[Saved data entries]
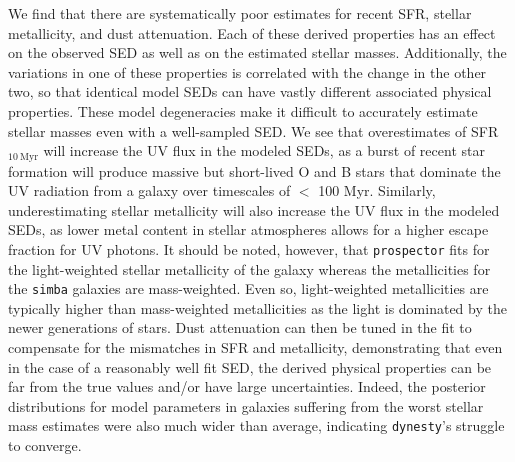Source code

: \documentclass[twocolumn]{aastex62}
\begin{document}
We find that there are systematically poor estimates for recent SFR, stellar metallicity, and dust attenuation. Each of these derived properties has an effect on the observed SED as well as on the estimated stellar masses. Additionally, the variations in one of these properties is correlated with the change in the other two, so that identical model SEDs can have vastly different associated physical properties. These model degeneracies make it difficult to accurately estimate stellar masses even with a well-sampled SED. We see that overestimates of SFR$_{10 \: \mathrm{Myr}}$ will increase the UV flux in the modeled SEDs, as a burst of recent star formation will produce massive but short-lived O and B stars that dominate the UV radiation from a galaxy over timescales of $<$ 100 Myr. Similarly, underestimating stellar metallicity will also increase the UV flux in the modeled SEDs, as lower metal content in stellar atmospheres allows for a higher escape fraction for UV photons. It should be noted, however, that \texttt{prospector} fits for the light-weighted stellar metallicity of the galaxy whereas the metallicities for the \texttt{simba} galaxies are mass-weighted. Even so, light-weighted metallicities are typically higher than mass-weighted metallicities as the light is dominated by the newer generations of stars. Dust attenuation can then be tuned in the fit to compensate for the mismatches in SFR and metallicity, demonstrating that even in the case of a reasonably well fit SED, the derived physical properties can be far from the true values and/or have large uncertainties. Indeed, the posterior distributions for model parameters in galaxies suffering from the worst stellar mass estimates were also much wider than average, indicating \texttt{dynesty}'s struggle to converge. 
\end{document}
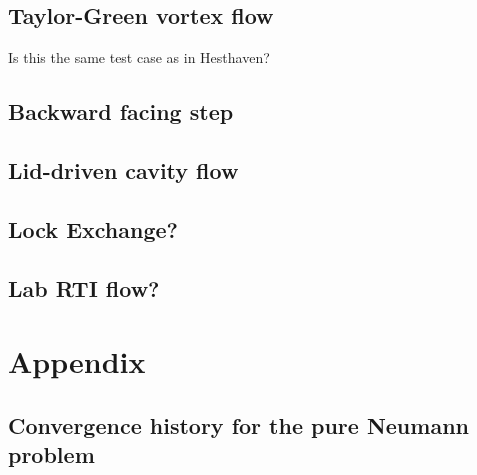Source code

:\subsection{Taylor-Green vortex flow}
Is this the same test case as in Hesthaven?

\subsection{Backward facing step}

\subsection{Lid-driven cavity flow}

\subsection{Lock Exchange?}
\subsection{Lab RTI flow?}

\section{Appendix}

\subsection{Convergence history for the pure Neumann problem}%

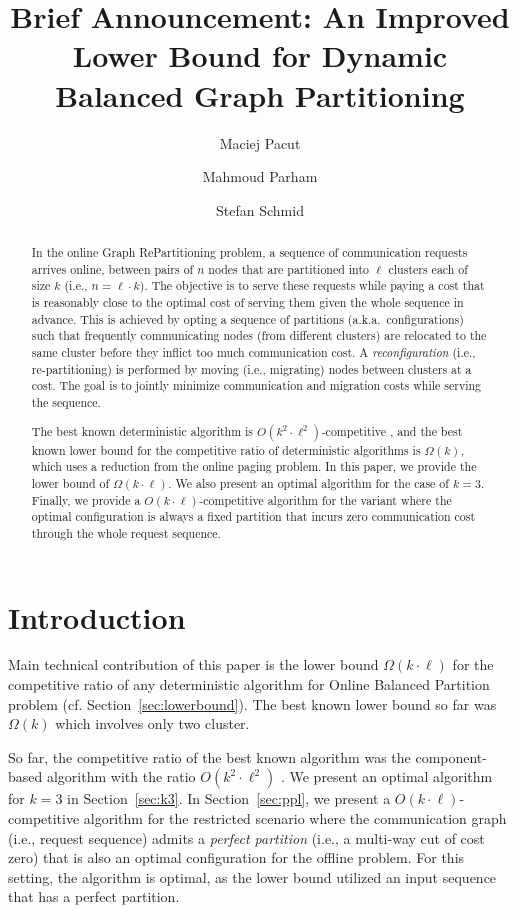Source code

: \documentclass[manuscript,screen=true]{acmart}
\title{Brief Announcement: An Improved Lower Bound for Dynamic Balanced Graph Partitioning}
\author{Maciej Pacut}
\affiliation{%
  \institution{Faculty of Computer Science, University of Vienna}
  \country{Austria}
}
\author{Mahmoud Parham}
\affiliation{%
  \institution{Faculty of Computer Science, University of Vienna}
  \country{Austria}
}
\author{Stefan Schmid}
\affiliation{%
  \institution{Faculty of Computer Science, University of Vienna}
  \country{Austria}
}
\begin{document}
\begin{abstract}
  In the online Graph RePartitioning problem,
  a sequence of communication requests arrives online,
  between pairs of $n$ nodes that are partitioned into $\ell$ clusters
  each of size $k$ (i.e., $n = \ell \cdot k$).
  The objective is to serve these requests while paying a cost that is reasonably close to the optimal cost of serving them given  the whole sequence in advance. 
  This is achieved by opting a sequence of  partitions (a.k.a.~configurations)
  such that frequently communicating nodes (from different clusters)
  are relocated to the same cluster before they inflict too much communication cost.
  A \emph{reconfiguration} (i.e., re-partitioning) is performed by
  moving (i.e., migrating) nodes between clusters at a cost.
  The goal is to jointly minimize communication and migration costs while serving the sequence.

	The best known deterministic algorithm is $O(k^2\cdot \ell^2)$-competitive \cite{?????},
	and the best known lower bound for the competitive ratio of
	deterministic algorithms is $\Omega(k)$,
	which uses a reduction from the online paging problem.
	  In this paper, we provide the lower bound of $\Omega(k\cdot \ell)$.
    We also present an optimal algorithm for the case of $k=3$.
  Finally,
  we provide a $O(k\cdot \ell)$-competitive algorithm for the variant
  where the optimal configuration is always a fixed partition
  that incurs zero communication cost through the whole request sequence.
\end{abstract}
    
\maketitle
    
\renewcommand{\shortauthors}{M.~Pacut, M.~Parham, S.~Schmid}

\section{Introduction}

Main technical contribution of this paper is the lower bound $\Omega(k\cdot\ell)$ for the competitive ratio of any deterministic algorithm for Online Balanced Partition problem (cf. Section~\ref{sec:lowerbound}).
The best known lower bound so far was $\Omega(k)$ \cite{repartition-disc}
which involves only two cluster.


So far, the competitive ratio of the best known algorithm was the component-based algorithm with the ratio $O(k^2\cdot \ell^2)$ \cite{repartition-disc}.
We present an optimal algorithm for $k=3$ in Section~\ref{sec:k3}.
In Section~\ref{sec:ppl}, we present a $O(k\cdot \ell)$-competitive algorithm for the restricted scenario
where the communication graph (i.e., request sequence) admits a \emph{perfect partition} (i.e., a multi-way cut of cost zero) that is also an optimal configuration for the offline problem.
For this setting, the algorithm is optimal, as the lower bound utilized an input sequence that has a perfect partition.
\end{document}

#### Problem description
Show the lines of the records that include the string "optimal".

#### Result of the exercise
  The objective is to serve these requests while paying a cost that is reasonably close to the optimal cost of serving them given  the whole sequence in advance. 
    We also present an optimal algorithm for the case of $k=3$.
  where the optimal configuration is always a fixed partition
We present an optimal algorithm for $k=3$ in Section~\ref{sec:k3}.
where the communication graph (i.e., request sequence) admits a \emph{perfect partition} (i.e., a multi-way cut of cost zero) that is also an optimal configuration for the offline problem.
For this setting, the algorithm is optimal, as the lower bound utilized an input sequence that has a perfect partition.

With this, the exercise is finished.